We introduce Block-wise Adaptive Caching (BAC), a training-free acceleration framework designed specifically for Transformer-based Diffusion Policies. Unlike generic acceleration methods, BAC leverages the unique temporal redundancy of action features in robotic tasks. By adaptively caching and reusing features at the block level, BAC achieves lossless acceleration—enabling your robot to react faster and smoother for free!

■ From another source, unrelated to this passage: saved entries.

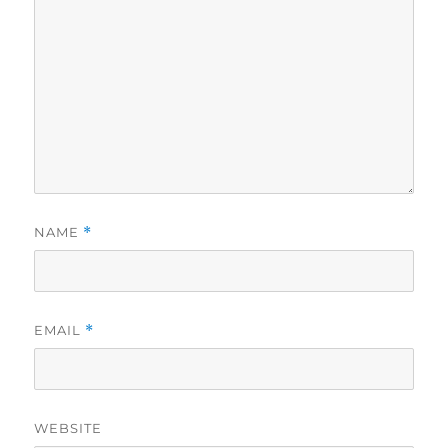
NAME
*
EMAIL
*
WEBSITE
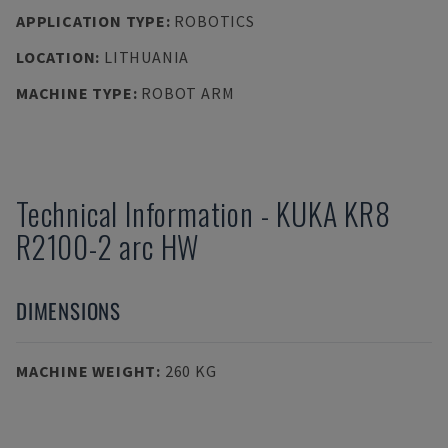
APPLICATION TYPE
:
ROBOTICS
LOCATION
:
LITHUANIA
MACHINE TYPE
:
ROBOT ARM
Technical Information
-
KUKA
KR8
R2100-2 arc HW
DIMENSIONS
MACHINE WEIGHT
:
260 KG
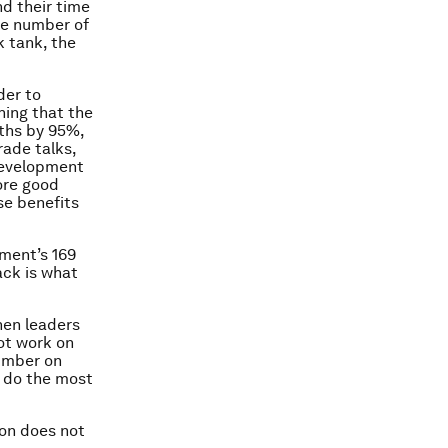
d their time
he number of
k tank, the
der to
hing that the
aths by 95%,
rade talks,
 development
ore good
se benefits
pment’s 169
ack is what
hen leaders
ot work on
number on
o do the most
ion does not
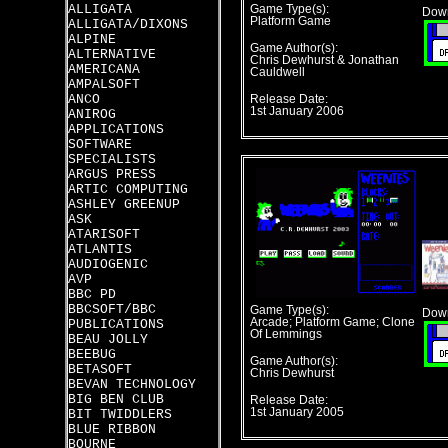
ALLIGATA
Game Type(s):
Down
Platform Game
ALLIGATA/DIXONS
ALPINE
Game Author(s):
ALTERNATIVE
Chris Dewhurst & Jonathan
AMERICANA
Cauldwell
AMPALSOFT
ANCO
Release Date:
1st January 2006
ANIROG
APPLICATIONS
SOFTWARE
SPECIALISTS
ARGUS PRESS
ARTIC COMPUTING
ASHLEY GREENUP
ASK
ATARISOFT
ATLANTIS
AUDIOGENIC
AVP
BBC PD
BBCSOFT/BBC
Game Type(s):
Down
Arcade; Platform Game; Clone
PUBLICATIONS
Of Lemmings
BEAU JOLLY
BEEBUG
Game Author(s):
BETASOFT
Chris Dewhurst
BEVAN TECHNOLOGY
BIG BEN CLUB
Release Date:
1st January 2005
BIT TWIDDLERS
BLUE RIBBON
BOURNE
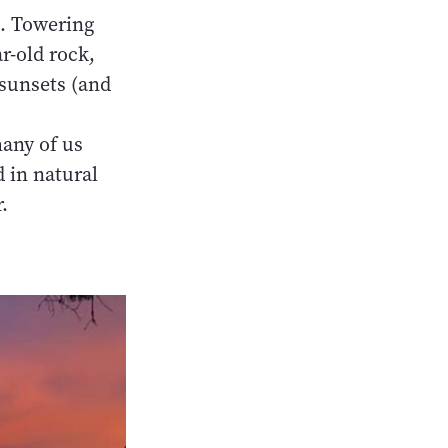
s. Towering
r-old rock,
 sunsets (and
any of us
d in natural
.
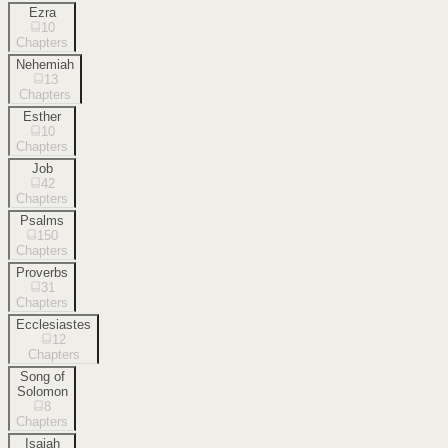
Ezra
10
Chapters
Nehemiah
13
Chapters
Esther
10
Chapters
Job
42
Chapters
Psalms
150
Chapters
Proverbs
31
Chapters
Ecclesiastes
12
Chapters
Song of
Solomon
8
Chapters
Isaiah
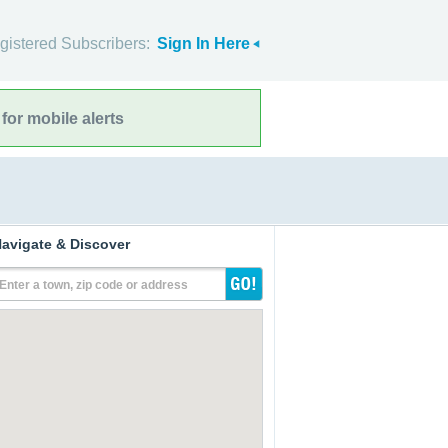
gistered Subscribers:
Sign In Here
for mobile alerts
avigate & Discover
Enter a town, zip code or address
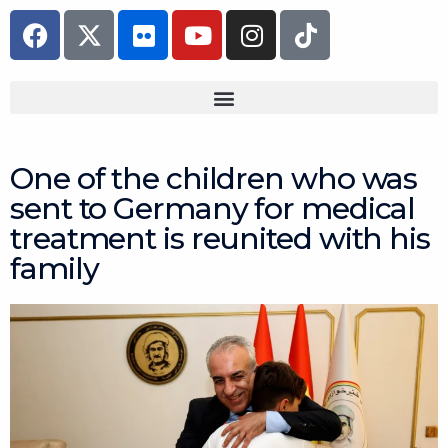
Skip
F
F
Y
I
T
to
a
l
o
n
i
content
c
i
u
s
k
e
c
t
t
t
b
k
u
a
o
o
r
b
g
k
o
e
r
One of the children who was
k
a
sent to Germany for medical
m
treatment is reunited with his
family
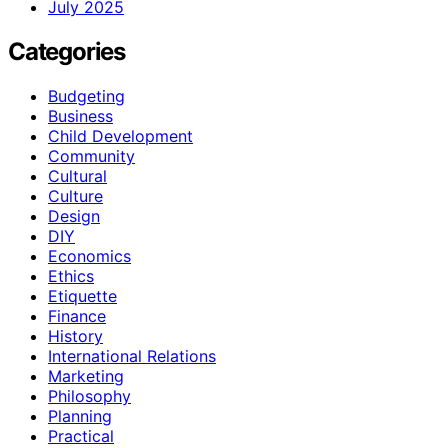
July 2025
Categories
Budgeting
Business
Child Development
Community
Cultural
Culture
Design
DIY
Economics
Ethics
Etiquette
Finance
History
International Relations
Marketing
Philosophy
Planning
Practical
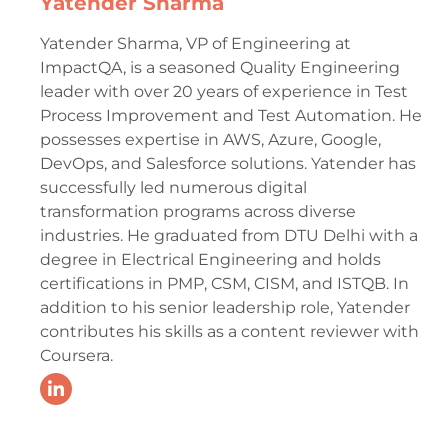
Yatender Sharma
Yatender Sharma, VP of Engineering at
ImpactQA, is a seasoned Quality Engineering
leader with over 20 years of experience in Test
Process Improvement and Test Automation. He
possesses expertise in AWS, Azure, Google,
DevOps, and Salesforce solutions. Yatender has
successfully led numerous digital
transformation programs across diverse
industries. He graduated from DTU Delhi with a
degree in Electrical Engineering and holds
certifications in PMP, CSM, CISM, and ISTQB. In
addition to his senior leadership role, Yatender
contributes his skills as a content reviewer with
Coursera.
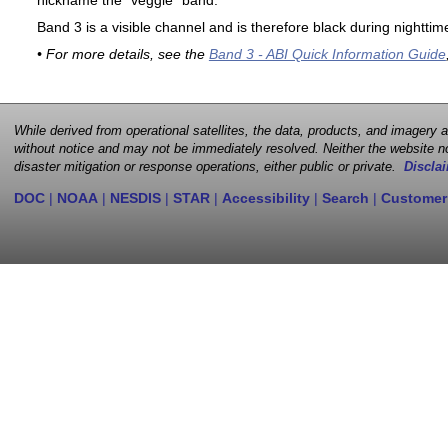
nickname the "veggie" band.
Band 3 is a visible channel and is therefore black during nighttim
• For more details, see the
Band 3 - ABI Quick Information Guide
While derived from operational satellites, the data, products, and imagery
without notice and may not be immediately resolved. Neither the website no
disaster mitigation or response operations, either public or private.
Disclai
DOC
|
NOAA
|
NESDIS
|
STAR
|
Accessibility
|
Search
|
Customer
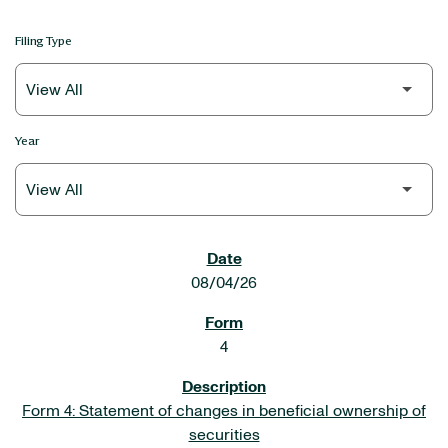
Filing Type
Year
SEC FILINGS
08/04/26
4
Form 4: Statement of changes in beneficial ownership of
securities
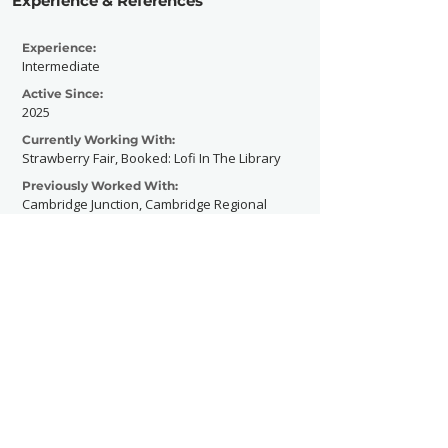
Experience & References
Experience:
Intermediate
Active Since:
2025
Currently Working With:
Strawberry Fair, Booked: Lofi In The Library
Previously Worked With:
Cambridge Junction, Cambridge Regional
College
Contact Now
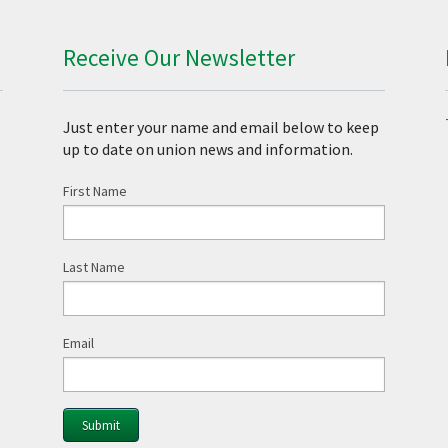
Receive Our Newsletter
Just enter your name and email below to keep
up to date on union news and information.
First Name
Last Name
Email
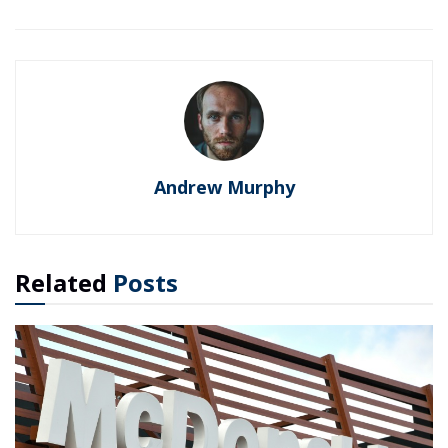
Andrew Murphy
Related
Posts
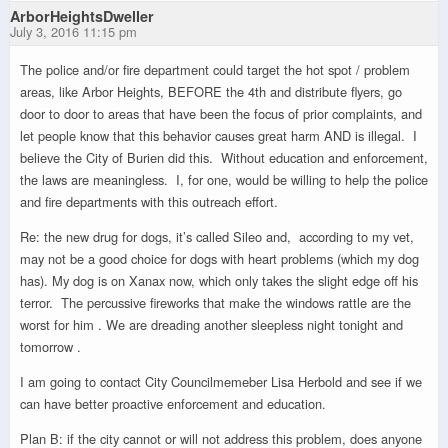
ArborHeightsDweller
July 3, 2016 11:15 pm
The police and/or fire department could target the hot spot / problem
areas, like Arbor Heights, BEFORE the 4th and distribute flyers, go
door to door to areas that have been the focus of prior complaints, and
let people know that this behavior causes great harm AND is illegal. I
believe the City of Burien did this. Without education and enforcement,
the laws are meaningless. I, for one, would be willing to help the police
and fire departments with this outreach effort.
Re: the new drug for dogs, it’s called Sileo and, according to my vet,
may not be a good choice for dogs with heart problems (which my dog
has). My dog is on Xanax now, which only takes the slight edge off his
terror. The percussive fireworks that make the windows rattle are the
worst for him . We are dreading another sleepless night tonight and
tomorrow .
I am going to contact City Councilmemeber Lisa Herbold and see if we
can have better proactive enforcement and education.
Plan B: if the city cannot or will not address this problem, does anyone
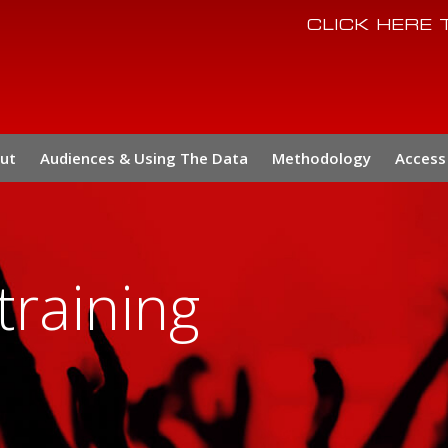
CLICK HERE
ut
Audiences & Using The Data
Methodology
Access 
training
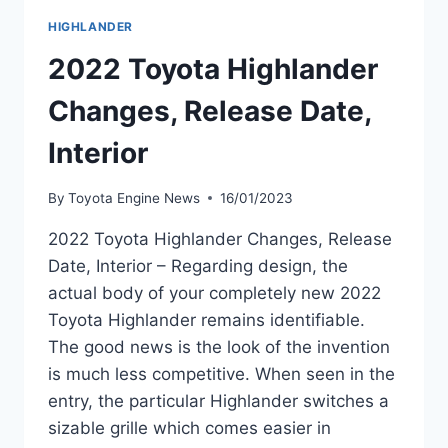
HIGHLANDER
2022 Toyota Highlander
Changes, Release Date,
Interior
By
Toyota Engine News
16/01/2023
2022 Toyota Highlander Changes, Release
Date, Interior – Regarding design, the
actual body of your completely new 2022
Toyota Highlander remains identifiable.
The good news is the look of the invention
is much less competitive. When seen in the
entry, the particular Highlander switches a
sizable grille which comes easier in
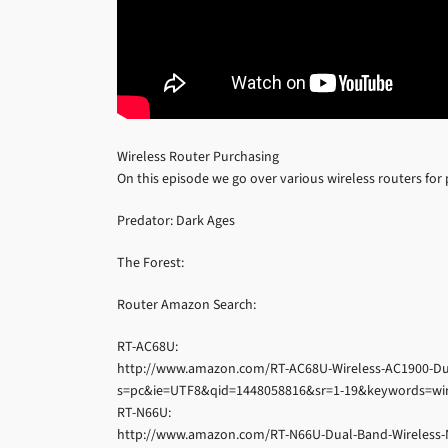
Wireless Router Purchasing
On this episode we go over various wireless routers for
Predator: Dark Ages
The Forest:
Router Amazon Search:
RT-AC68U:
http://www.amazon.com/RT-AC68U-Wireless-AC1900-Dua
s=pc&ie=UTF8&qid=1448058816&sr=1-19&keywords=wir
RT-N66U:
http://www.amazon.com/RT-N66U-Dual-Band-Wireless-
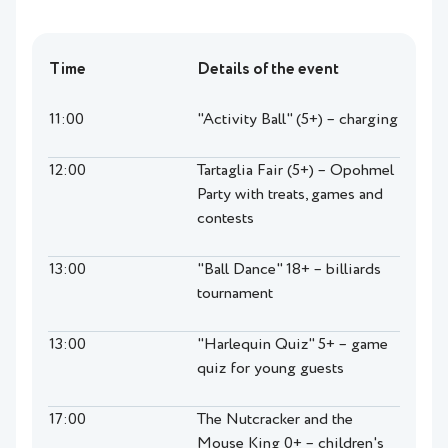
Time
Details of the event
11:00
"Activity Ball" (5+) – charging
12:00
Tartaglia Fair (5+) – Opohmel
Party with treats, games and
contests
13:00
"Ball Dance" 18+ – billiards
tournament
13:00
"Harlequin Quiz" 5+ – game
quiz for young guests
17:00
The Nutcracker and the
Mouse King 0+ – children's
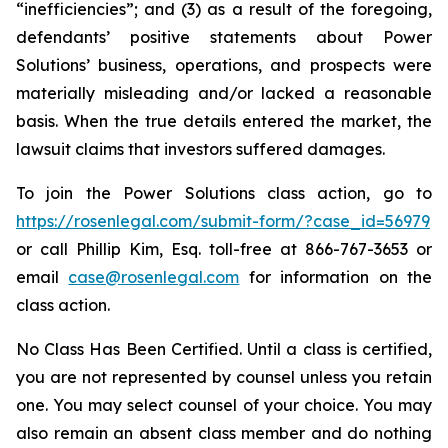
“inefficiencies”; and (3) as a result of the foregoing,
defendants’ positive statements about Power
Solutions’ business, operations, and prospects were
materially misleading and/or lacked a reasonable
basis. When the true details entered the market, the
lawsuit claims that investors suffered damages.
To join the Power Solutions class action, go to
https://rosenlegal.com/submit-form/?case_id=56979
or call Phillip Kim, Esq. toll-free at 866-767-3653 or
email
case@rosenlegal.com
for information on the
class action.
No Class Has Been Certified. Until a class is certified,
you are not represented by counsel unless you retain
one. You may select counsel of your choice. You may
also remain an absent class member and do nothing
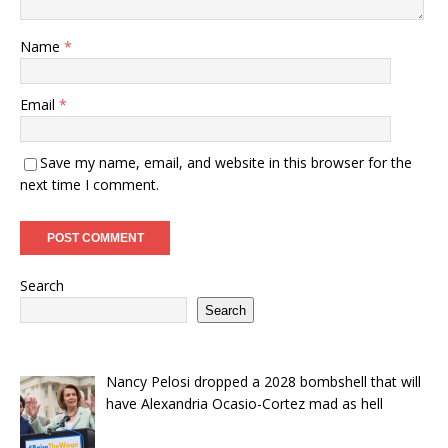
Name
*
Email
*
Save my name, email, and website in this browser for the
next time I comment.
Search
Search
Nancy Pelosi dropped a 2028 bombshell that will
have Alexandria Ocasio-Cortez mad as hell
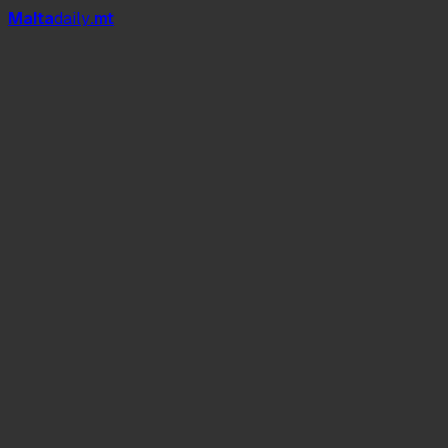
Mal
t
a
daily
.mt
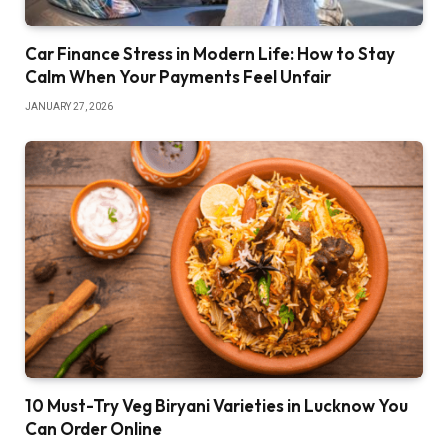
Car Finance Stress in Modern Life: How to Stay
Calm When Your Payments Feel Unfair
JANUARY 27, 2026
10 Must-Try Veg Biryani Varieties in Lucknow You
Can Order Online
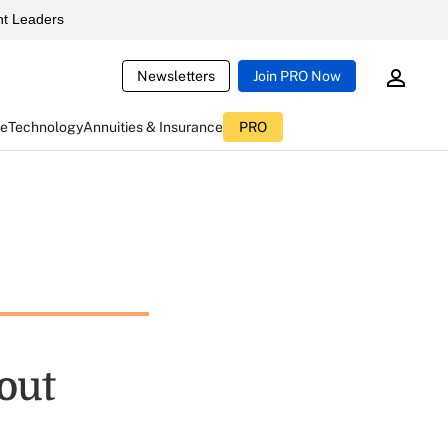
t Leaders
Newsletters
Join PRO Now
ce
Technology
Annuities & Insurance
PRO
out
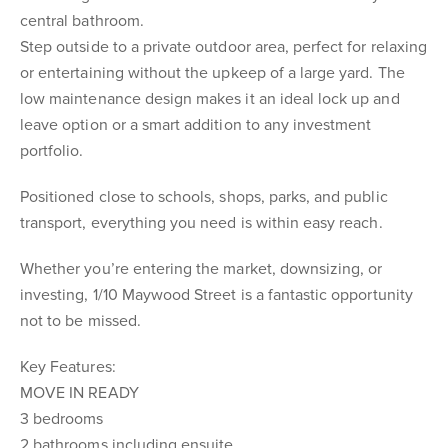
central bathroom.
Step outside to a private outdoor area, perfect for relaxing
or entertaining without the upkeep of a large yard. The
low maintenance design makes it an ideal lock up and
leave option or a smart addition to any investment
portfolio.
Positioned close to schools, shops, parks, and public
transport, everything you need is within easy reach.
Whether you’re entering the market, downsizing, or
investing, 1/10 Maywood Street is a fantastic opportunity
not to be missed.
Key Features:
MOVE IN READY
3 bedrooms
2 bathrooms including ensuite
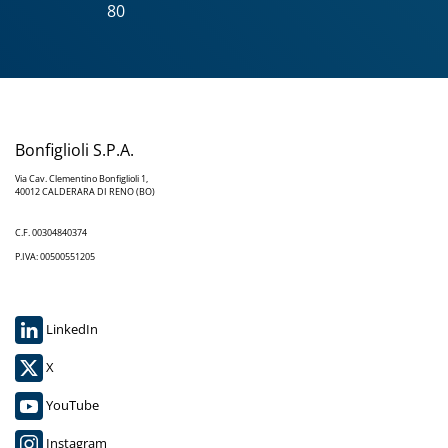
80
Bonfiglioli S.P.A.
Via Cav. Clementino Bonfiglioli 1,
40012 CALDERARA DI RENO (BO)
C.F. 00304840374
P.IVA: 00500551205
LinkedIn
X
YouTube
Instagram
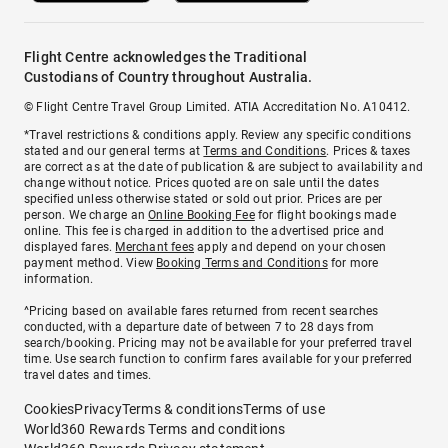
Flight Centre acknowledges the Traditional
Custodians of Country throughout Australia.
© Flight Centre Travel Group Limited. ATIA Accreditation No. A10412.
*Travel restrictions & conditions apply. Review any specific conditions
stated and our general terms at
Terms and Conditions
. Prices & taxes
are correct as at the date of publication & are subject to availability and
change without notice. Prices quoted are on sale until the dates
specified unless otherwise stated or sold out prior. Prices are per
person. We charge an
Online Booking Fee
for flight bookings made
online. This fee is charged in addition to the advertised price and
displayed fares.
Merchant fees
apply and depend on your chosen
payment method. View
Booking Terms and Conditions
for more
information.
^Pricing based on available fares returned from recent searches
conducted, with a departure date of between 7 to 28 days from
search/booking. Pricing may not be available for your preferred travel
time. Use search function to confirm fares available for your preferred
travel dates and times.
Cookies
Privacy
Terms & conditions
Terms of use
World360 Rewards Terms and conditions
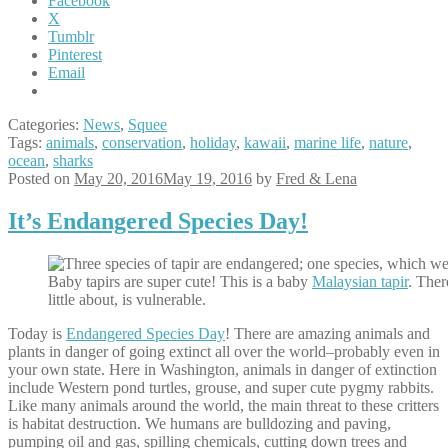
Facebook
X
Tumblr
Pinterest
Email
Categories:
News
,
Squee
Tags:
animals
,
conservation
,
holiday
,
kawaii
,
marine life
,
nature
,
ocean
,
sharks
Posted on
May 20, 2016
May 19, 2016
by
Fred & Lena
It’s Endangered Species Day!
Baby tapirs are super cute! This is a baby
Malaysian tapir
. Ther
little about, is vulnerable.
Today is
Endangered Species Day
! There are amazing animals and
plants in danger of going extinct all over the world–probably even in
your own state. Here in Washington, animals in danger of extinction
include Western pond turtles, grouse, and super cute pygmy rabbits.
Like many animals around the world, the main threat to these critters
is habitat destruction. We humans are bulldozing and paving,
pumping oil and gas, spilling chemicals, cutting down trees and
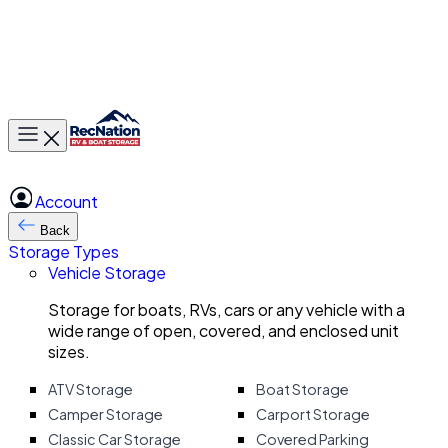
Toggle main menu
Account
Back
Storage Types
Vehicle Storage
Storage for boats, RVs, cars or any vehicle with a
wide range of open, covered, and enclosed unit
sizes.
ATV Storage
Boat Storage
Camper Storage
Carport Storage
Classic Car Storage
Covered Parking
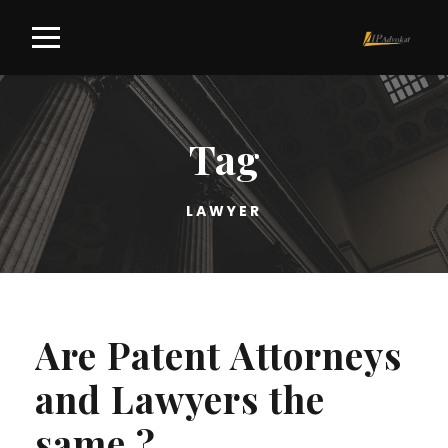
Tag
LAWYER
Are Patent Attorneys
and Lawyers the
same ?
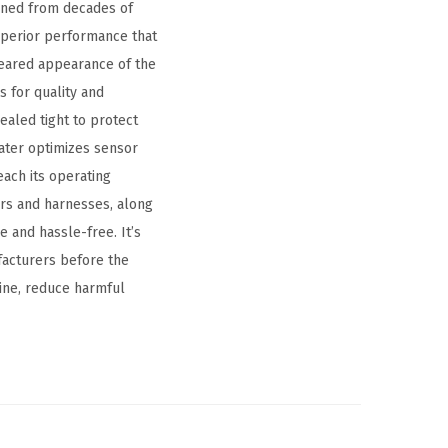
ined from decades of
superior performance that
 seared appearance of the
 for quality and
ealed tight to protect
eater optimizes sensor
each its operating
rs and harnesses, along
 and hassle-free. It’s
facturers before the
ine, reduce harmful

BAC achieves a finer-grained cache schedule by first applying the Adaptive Caching Scheduler (ACS) to compute optimal update timesteps for each block and then employing the Bubbling Union Algorithm (BUA) to truncate inter-block error propagation.
Bubbling Union Algorithm
Legend
Front view
Side view
We evaluate our method on the Pick-and-Release task in a real-world setting. In this task, the robot is required to grasp a soft bag whose diameter is approximately 80% of the gripper's jaw width. This scenario poses a challenge to the robot's real-time manipulation capabilities, particularly in maintaining a stable operating posture and precisely coordinating the timing of the gripper's opening and closing in high speed, as the bag is prone to toppling during execution.
Comparisons of different acceleration methods on the Pick-and-Release task. BAC achieves high inference frequency with low end-to-end latency.